Feature scaling involves dividing the input values by the range (i.e. the maximum value minus the minimum value or the standard deviation) of the input variable, resulting in a new range of just 1.
Mean normalization involves subtracting the average value for an input variable from the values for that input variable resulting in a new average value for the input variable of just zero.
So:
$$x_{i} := \frac{x_{i} - \mu_{i}}{s_{i}}$$
$\mu_{i}$ is the average of all values for feature $(i)$ $s_{i}$ is the range of values (max - min), is the standard deviation.
Debugging Gradient Descent by Learning Rate
Make a plot with number of iterations on the x-axis. Now plot the cost function, $J(\theta)$ over the number of iterations of gradient descent. If $J(\theta)$ ever increases, then you probably need to decrease $\alpha$.
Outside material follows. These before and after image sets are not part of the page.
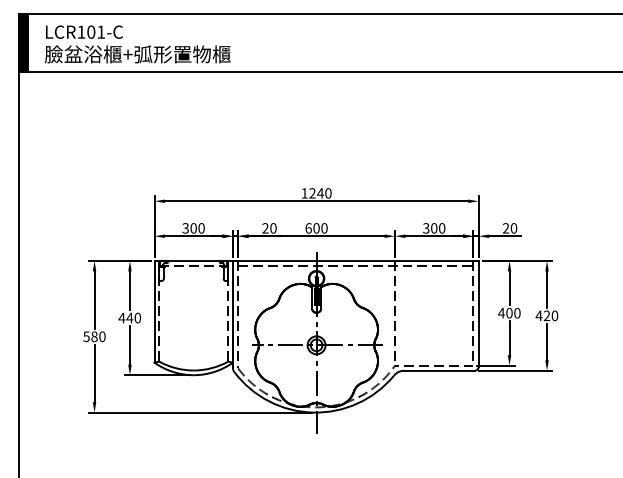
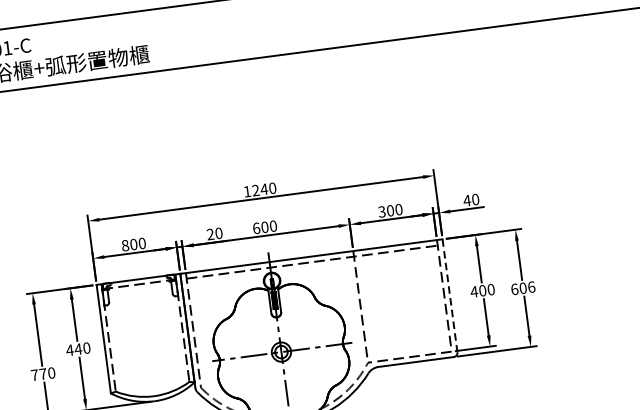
text: (185, 228) -> (125, 245), 300 -> 800
text: (505, 228) -> (466, 200), 20 -> 40
line: (478, 313) -> (449, 295), solid -> dashed
text: (546, 315) -> (522, 287), 420 -> 606
text: (90, 336) -> (38, 374), 580 -> 770

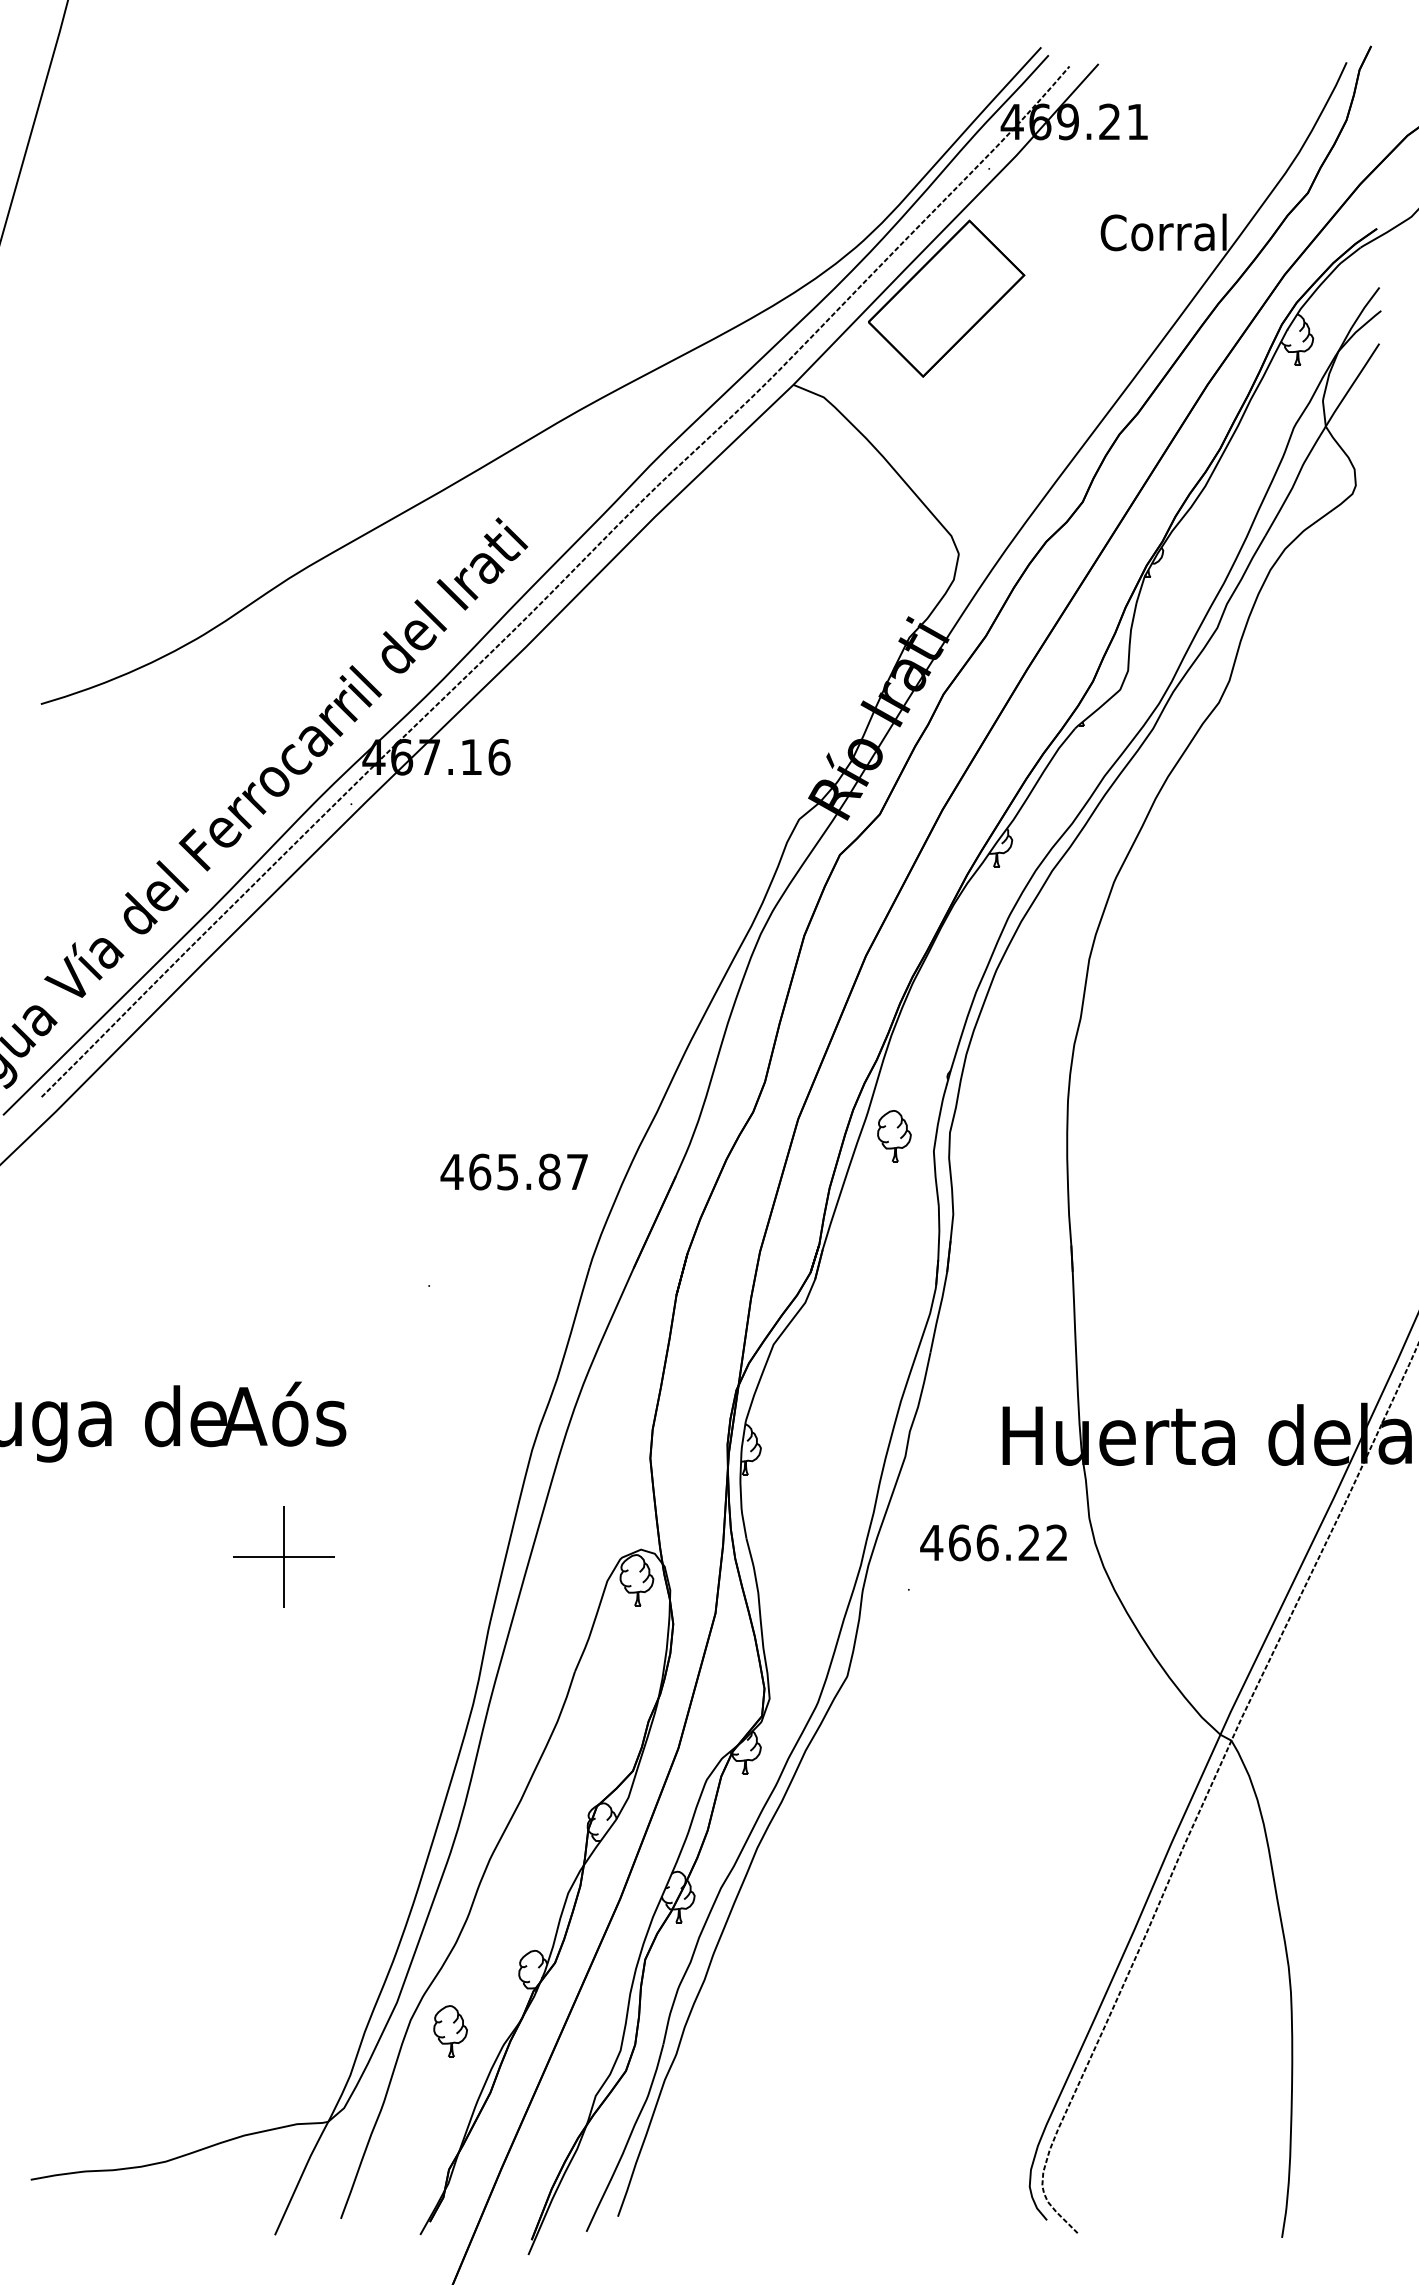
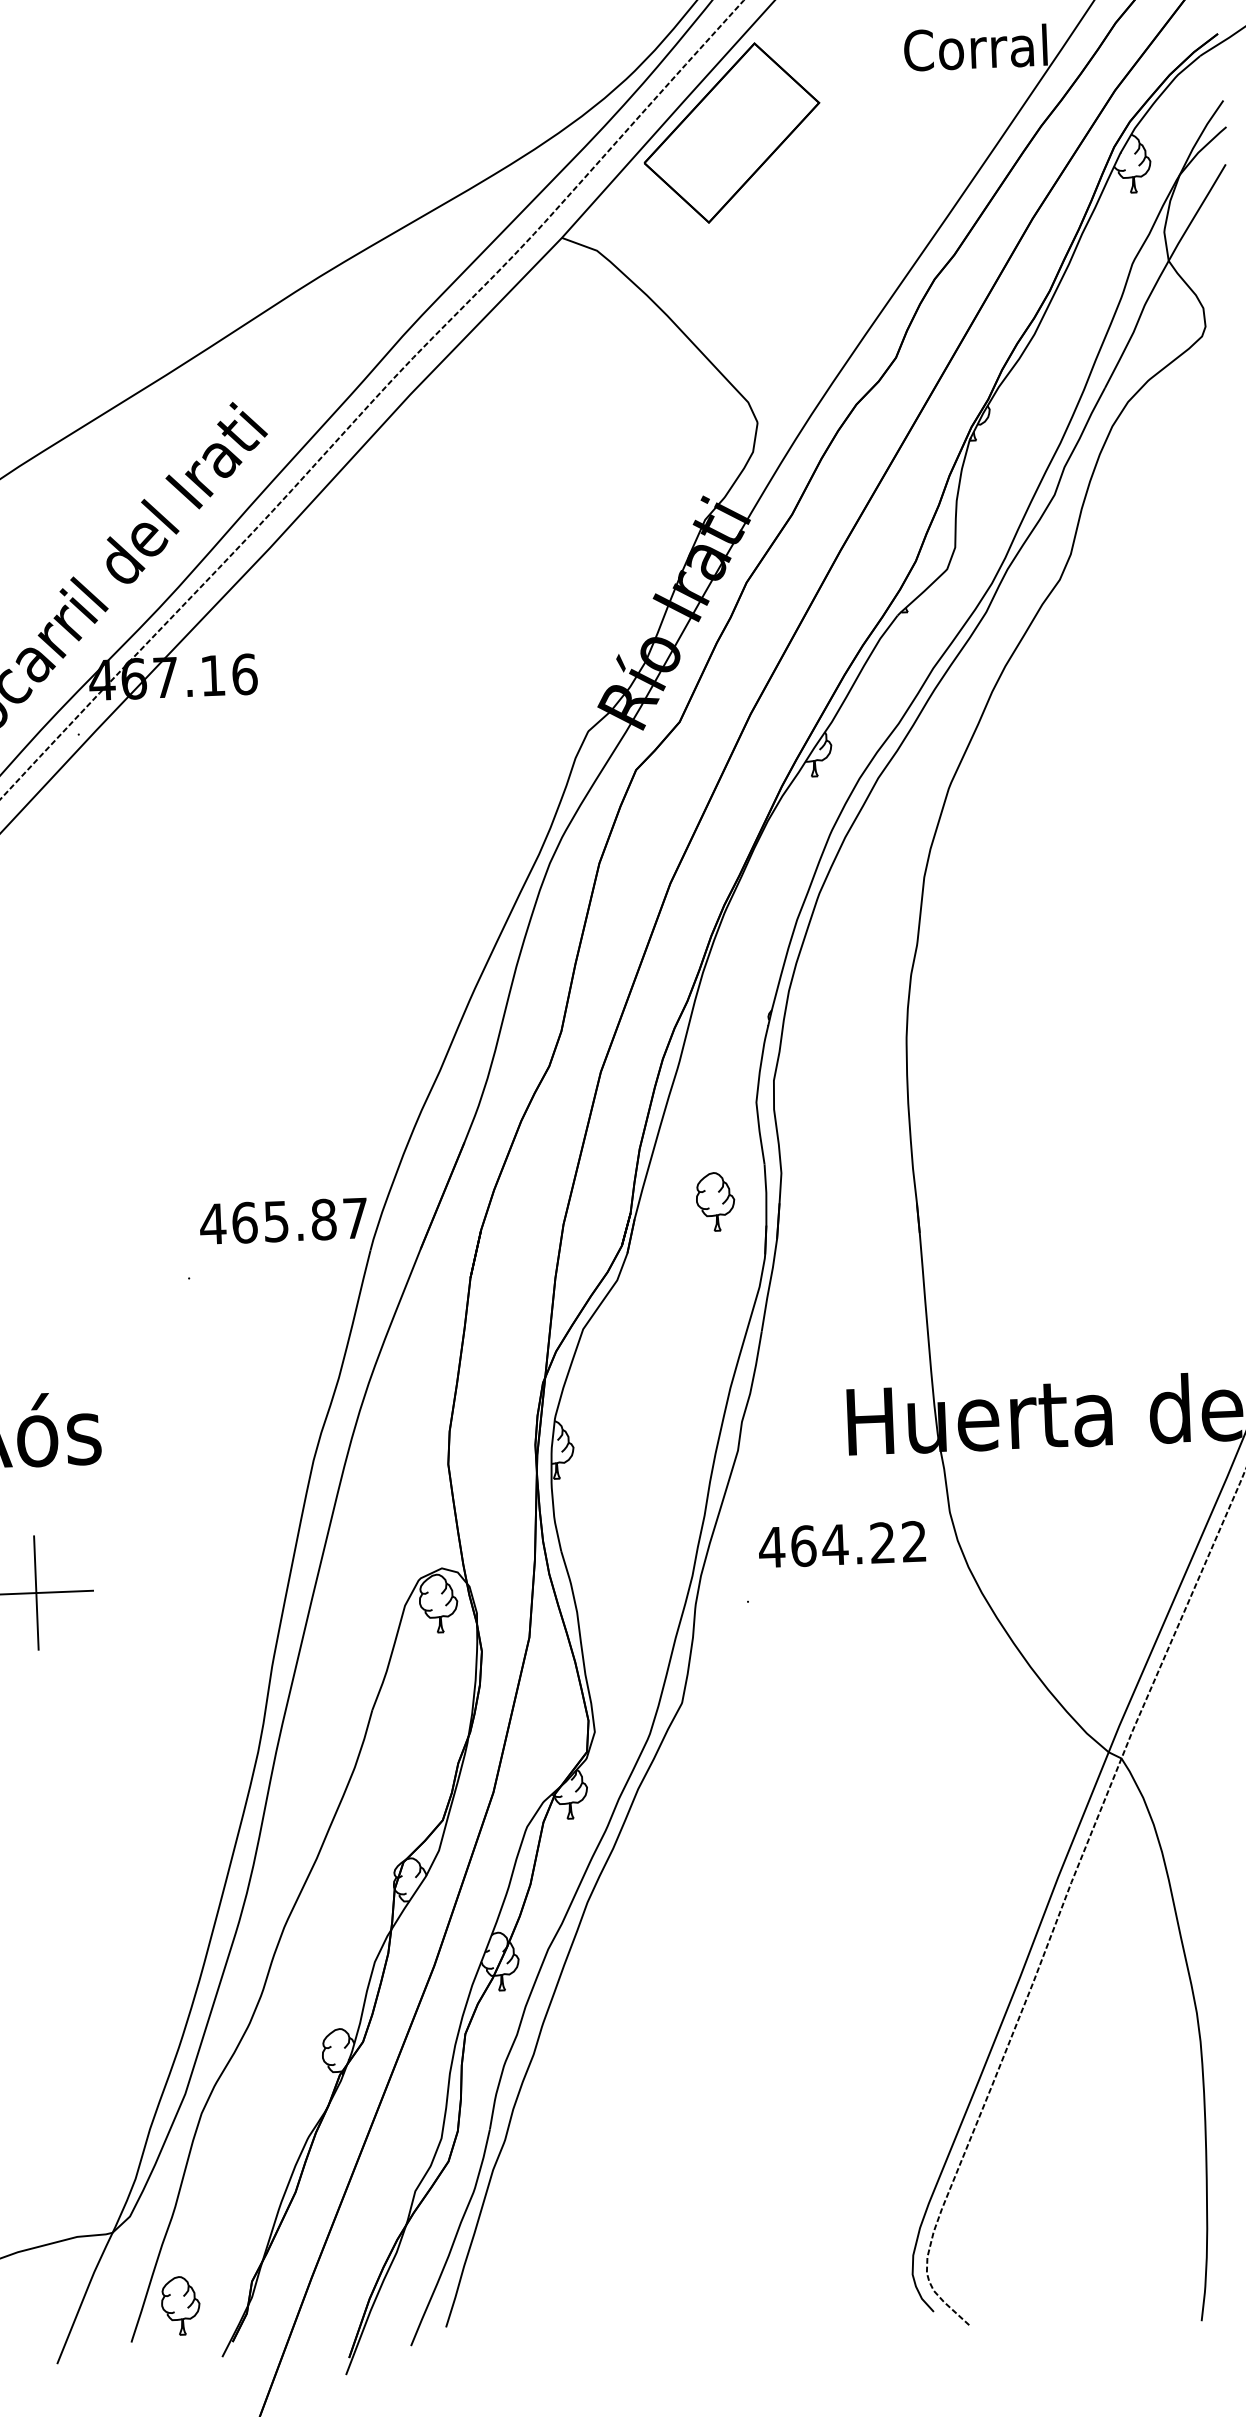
part: (894, 1136) -> (715, 1202), moved
text: (513, 1171) -> (282, 1220), moved
text: (987, 1542) -> (835, 1544), 466.22 -> 464.22
part: (450, 2031) -> (180, 2305), moved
If $\alpha$ is too small: slow convergence.
If $\alpha$ is too large: may not decrease on every iteration and thus may not converge.
Polynominal Regression
We can change the behavior or curve of our hypothesis function by making it a quadratic, cubic or square root function (or any other form).
Normal Equation
$$\theta = (X^TX)^{-1}X^Ty$$
A method of finding the optimum theta without iteration.
No need to do feature scaling with the normal equation.
Gradient Descent | Normal Equation |
---|---|
Need to choose alpha | No need to choose alpha |
Needs many iterations | No need to iterate |
$O(kn^2)$ | $O(n^3)$ need to calculate $(X^TX)^{-1}$ |
Works well when n is large | Slow if n is very large |
Noninvertability
If $X^TX$ is noninvertible, the common causes might be having :
- Redundant features, where two features are very closely related (i.e. they are linearly dependent)
- Too many features (e.g. m ≤ n). In this case, delete some features or use “regularization” (to be explained in a later lesson).
When implementing the normal equation in octave we want to use the ‘pinv’ function rather than ‘inv.’